**Objective**
Copy the data word for word, from its first line through the line containing "State: **14:45**", with both ends included.
-- START Record set --
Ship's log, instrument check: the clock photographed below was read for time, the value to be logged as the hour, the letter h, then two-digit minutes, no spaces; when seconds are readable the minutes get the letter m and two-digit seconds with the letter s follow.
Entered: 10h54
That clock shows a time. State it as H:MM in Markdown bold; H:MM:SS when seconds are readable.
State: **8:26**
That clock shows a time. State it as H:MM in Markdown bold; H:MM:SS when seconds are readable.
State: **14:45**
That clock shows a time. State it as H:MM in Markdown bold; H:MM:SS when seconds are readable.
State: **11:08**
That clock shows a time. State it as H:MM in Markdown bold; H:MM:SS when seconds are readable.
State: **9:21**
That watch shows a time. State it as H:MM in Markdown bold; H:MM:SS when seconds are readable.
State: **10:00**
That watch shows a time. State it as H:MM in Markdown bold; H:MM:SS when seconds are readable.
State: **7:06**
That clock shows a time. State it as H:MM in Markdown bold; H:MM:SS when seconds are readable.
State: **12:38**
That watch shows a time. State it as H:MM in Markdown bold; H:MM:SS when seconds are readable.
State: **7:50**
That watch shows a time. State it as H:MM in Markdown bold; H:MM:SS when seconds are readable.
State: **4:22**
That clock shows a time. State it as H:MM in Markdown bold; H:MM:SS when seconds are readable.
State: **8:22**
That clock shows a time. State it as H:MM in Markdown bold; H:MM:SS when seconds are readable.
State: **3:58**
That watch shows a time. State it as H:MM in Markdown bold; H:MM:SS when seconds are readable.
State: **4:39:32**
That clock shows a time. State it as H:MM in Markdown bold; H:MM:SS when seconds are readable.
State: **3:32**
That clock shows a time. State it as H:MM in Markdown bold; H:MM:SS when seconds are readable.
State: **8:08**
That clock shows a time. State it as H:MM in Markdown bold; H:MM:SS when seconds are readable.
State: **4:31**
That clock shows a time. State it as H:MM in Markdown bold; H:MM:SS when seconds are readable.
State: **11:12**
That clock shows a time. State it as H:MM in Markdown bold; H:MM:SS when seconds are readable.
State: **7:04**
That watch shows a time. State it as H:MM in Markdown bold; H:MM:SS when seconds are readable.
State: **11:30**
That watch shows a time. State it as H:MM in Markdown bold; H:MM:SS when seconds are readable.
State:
-- END Record set --
**Result of this task**
Ship's log, instrument check: the clock photographed below was read for time, the value to be logged as the hour, the letter h, then two-digit minutes, no spaces; when seconds are readable the minutes get the letter m and two-digit seconds with the letter s follow.
Entered: 10h54
That clock shows a time. State it as H:MM in Markdown bold; H:MM:SS when seconds are readable.
State: **8:26**
That clock shows a time. State it as H:MM in Markdown bold; H:MM:SS when seconds are readable.
State: **14:45**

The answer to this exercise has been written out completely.